# İç ve Dış Tehditler > Rum Zulmü ve Kıbrıs Türkü >  Toplumlararası Görüşmeler

## ceydaaa

kktc-bayrak.jpgBM Genel Sekreteri Perez de Cuellar'ın aracılığı ile 1984 yılında toplumlararası görüşmelere tekrar başlandı. Genel Sekreter her iki toplumun taleplerini göz önünde bulundurarak bir anlaşma taslağı hazırladı. Bu belgeye Rauf Denktaş olumlu, Kiprianu ise olumsuz yanıt verdi. Böylece bir kez daha çözüme yönelik bir sonuç elde edilemedi.

Görüşmelere Kıbrıs Rum yönetiminin yeni başkanı ve görüşmecisi Yorgo Vasiliu ile devam edildi. Rumların temsilcisi değişse de anlamsız görüşleri değişmedi ve herhangi bir sonuca ulaşmak mümkün olmadı.

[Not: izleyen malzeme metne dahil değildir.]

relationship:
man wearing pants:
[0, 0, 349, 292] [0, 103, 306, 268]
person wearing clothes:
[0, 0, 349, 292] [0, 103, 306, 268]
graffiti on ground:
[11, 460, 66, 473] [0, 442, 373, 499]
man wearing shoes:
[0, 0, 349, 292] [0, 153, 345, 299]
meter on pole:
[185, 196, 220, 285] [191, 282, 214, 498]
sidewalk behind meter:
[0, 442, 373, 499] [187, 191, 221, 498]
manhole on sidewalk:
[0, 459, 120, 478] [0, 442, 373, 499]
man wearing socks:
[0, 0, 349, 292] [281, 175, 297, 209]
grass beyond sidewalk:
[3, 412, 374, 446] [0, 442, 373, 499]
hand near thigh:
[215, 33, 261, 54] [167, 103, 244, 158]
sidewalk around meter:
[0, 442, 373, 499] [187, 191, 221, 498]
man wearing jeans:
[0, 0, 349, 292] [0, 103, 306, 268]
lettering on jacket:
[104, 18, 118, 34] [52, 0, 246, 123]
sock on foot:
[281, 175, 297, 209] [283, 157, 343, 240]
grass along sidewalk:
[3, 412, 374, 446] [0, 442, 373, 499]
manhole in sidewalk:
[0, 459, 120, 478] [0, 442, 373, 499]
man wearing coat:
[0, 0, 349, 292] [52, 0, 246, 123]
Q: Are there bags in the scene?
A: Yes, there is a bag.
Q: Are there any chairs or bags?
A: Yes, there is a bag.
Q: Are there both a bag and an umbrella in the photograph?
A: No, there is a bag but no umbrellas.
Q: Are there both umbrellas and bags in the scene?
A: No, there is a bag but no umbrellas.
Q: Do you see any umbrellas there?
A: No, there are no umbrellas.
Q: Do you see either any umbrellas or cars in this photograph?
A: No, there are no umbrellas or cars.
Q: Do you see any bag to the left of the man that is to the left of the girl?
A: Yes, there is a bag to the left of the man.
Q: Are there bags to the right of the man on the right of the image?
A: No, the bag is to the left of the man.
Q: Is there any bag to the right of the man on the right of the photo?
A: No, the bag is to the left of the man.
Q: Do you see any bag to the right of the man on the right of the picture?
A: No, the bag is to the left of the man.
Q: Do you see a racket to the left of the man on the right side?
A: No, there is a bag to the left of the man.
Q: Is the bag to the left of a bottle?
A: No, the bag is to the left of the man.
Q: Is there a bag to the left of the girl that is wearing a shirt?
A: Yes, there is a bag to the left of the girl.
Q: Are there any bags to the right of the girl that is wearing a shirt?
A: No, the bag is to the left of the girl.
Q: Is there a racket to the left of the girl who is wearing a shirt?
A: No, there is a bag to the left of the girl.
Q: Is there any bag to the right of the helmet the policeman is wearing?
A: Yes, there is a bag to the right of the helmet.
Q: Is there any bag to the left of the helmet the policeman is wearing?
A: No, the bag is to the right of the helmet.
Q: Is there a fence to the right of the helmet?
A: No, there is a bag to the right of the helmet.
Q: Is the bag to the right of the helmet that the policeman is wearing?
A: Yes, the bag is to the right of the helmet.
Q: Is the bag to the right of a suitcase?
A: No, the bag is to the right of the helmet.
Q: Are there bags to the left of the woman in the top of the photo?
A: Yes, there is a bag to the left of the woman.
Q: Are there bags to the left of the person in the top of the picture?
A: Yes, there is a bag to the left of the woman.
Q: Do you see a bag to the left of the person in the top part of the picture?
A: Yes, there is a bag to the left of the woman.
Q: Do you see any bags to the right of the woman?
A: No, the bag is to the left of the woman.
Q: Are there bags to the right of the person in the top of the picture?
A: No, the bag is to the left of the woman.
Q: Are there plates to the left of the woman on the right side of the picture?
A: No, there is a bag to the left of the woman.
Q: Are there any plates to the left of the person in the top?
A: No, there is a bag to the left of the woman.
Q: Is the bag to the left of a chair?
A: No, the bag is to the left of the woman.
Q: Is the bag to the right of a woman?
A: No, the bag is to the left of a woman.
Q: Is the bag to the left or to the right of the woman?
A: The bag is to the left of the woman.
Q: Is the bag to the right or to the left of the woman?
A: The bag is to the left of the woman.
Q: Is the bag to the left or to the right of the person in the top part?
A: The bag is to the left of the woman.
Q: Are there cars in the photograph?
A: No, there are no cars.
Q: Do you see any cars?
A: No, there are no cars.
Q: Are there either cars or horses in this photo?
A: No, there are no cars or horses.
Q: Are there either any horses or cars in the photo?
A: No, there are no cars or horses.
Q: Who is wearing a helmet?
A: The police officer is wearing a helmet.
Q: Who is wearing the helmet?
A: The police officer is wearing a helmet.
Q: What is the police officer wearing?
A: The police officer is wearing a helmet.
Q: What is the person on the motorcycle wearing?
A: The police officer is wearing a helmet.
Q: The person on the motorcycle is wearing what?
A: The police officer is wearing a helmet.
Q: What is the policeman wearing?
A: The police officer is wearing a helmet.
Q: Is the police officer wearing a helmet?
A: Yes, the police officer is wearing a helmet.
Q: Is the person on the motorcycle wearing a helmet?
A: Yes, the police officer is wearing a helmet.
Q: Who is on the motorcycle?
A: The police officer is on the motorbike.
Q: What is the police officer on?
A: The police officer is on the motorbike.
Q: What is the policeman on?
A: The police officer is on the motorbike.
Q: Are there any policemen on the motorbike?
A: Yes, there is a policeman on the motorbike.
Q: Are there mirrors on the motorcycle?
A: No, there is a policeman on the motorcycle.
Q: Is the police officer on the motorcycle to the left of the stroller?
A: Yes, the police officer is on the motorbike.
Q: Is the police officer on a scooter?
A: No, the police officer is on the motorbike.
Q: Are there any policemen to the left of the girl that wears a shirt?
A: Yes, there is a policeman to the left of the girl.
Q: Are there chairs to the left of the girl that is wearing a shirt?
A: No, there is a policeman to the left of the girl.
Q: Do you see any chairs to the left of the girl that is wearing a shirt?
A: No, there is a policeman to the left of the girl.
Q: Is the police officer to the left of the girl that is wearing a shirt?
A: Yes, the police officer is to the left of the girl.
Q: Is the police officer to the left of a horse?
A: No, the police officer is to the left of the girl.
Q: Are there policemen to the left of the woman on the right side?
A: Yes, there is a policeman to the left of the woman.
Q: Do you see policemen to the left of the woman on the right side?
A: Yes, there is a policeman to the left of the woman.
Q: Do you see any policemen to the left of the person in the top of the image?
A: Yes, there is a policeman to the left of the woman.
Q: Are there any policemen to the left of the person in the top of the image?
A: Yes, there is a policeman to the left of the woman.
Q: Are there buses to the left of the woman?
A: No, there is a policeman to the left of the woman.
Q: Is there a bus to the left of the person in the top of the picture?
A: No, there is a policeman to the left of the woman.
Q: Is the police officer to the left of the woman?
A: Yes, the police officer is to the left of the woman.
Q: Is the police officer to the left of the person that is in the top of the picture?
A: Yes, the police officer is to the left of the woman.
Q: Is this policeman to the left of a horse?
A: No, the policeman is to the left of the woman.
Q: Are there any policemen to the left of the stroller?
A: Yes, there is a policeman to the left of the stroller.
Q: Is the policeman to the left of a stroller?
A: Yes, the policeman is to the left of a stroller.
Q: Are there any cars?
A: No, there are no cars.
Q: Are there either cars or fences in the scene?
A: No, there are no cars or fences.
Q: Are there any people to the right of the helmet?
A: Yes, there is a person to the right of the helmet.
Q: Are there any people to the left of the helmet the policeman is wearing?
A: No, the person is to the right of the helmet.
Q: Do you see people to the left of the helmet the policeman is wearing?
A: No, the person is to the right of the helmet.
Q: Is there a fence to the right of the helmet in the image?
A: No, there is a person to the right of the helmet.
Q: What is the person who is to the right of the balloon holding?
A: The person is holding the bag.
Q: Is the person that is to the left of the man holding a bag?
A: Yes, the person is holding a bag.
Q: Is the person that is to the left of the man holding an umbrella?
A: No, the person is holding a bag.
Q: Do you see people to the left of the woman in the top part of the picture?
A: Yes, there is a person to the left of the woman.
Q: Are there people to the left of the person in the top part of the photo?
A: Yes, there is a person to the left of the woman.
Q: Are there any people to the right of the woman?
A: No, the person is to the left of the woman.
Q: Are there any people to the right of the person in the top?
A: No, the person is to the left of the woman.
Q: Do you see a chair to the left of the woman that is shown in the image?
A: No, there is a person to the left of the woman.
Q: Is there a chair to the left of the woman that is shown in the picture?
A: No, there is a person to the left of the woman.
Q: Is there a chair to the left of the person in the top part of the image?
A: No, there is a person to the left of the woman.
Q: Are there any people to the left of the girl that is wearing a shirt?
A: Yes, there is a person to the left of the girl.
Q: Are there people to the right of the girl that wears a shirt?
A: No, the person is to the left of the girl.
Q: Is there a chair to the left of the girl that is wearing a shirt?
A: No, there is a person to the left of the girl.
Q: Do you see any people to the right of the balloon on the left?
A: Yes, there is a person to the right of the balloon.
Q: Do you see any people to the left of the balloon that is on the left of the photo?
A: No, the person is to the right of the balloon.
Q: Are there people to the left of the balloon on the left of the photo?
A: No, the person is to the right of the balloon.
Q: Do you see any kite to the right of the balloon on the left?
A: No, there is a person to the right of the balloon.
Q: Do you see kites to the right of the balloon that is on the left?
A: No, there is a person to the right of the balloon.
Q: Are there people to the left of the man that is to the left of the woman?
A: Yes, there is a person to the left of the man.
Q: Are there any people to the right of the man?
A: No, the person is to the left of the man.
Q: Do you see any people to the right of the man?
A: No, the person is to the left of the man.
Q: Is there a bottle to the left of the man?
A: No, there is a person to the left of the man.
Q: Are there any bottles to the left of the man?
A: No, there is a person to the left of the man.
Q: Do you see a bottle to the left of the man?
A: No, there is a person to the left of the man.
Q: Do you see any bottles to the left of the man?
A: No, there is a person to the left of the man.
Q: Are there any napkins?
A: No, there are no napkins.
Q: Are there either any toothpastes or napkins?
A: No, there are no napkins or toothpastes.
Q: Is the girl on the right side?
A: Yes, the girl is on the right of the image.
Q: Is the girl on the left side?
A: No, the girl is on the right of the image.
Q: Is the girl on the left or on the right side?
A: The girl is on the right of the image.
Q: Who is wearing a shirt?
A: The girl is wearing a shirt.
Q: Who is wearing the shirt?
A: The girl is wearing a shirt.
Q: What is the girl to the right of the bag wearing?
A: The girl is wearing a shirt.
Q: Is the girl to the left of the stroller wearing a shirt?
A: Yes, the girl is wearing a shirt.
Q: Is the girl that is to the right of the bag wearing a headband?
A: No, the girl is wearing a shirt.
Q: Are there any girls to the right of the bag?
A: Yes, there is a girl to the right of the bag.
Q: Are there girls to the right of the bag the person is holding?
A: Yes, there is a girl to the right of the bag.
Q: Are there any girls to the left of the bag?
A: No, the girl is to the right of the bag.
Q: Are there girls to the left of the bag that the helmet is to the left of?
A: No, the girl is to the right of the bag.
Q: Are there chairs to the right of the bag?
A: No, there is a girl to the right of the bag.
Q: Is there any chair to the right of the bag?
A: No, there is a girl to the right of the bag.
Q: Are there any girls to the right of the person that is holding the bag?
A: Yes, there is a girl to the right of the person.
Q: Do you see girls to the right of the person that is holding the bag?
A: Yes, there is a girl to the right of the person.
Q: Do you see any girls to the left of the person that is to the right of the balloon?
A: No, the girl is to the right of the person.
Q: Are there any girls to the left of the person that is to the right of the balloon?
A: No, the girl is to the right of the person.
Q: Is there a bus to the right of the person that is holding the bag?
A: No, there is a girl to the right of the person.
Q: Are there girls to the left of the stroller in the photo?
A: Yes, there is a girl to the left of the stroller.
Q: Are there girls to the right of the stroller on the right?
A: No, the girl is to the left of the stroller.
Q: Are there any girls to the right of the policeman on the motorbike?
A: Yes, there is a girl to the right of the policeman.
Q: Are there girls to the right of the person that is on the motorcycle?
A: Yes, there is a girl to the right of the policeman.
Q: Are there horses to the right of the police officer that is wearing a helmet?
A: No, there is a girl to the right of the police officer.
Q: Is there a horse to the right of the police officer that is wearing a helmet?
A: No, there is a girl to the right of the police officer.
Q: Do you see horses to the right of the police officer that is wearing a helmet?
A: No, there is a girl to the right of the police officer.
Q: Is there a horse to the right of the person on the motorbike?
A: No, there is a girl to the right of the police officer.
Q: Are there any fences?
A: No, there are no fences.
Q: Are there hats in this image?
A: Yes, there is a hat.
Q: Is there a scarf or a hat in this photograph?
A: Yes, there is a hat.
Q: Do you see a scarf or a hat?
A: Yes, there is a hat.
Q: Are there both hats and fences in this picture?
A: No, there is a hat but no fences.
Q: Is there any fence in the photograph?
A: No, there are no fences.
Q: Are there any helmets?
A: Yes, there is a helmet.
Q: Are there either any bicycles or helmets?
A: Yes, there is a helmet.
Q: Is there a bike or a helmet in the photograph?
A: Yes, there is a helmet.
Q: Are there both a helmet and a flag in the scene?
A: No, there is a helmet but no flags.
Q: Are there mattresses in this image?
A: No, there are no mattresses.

BM Genel Sekreteri Boutros Gali 1992 yılında, taraflar arasındaki tüm anlaşmazlık konularını kapsayan bir çözüm önerisi getirdi. Türk tarafı 100 maddeden 91'ini kabul ettiğini bildirdi. Ancak Rum tarafının temel konulardaki itirazları bir anlaşma olasılığını yine ortadan kaldırdı.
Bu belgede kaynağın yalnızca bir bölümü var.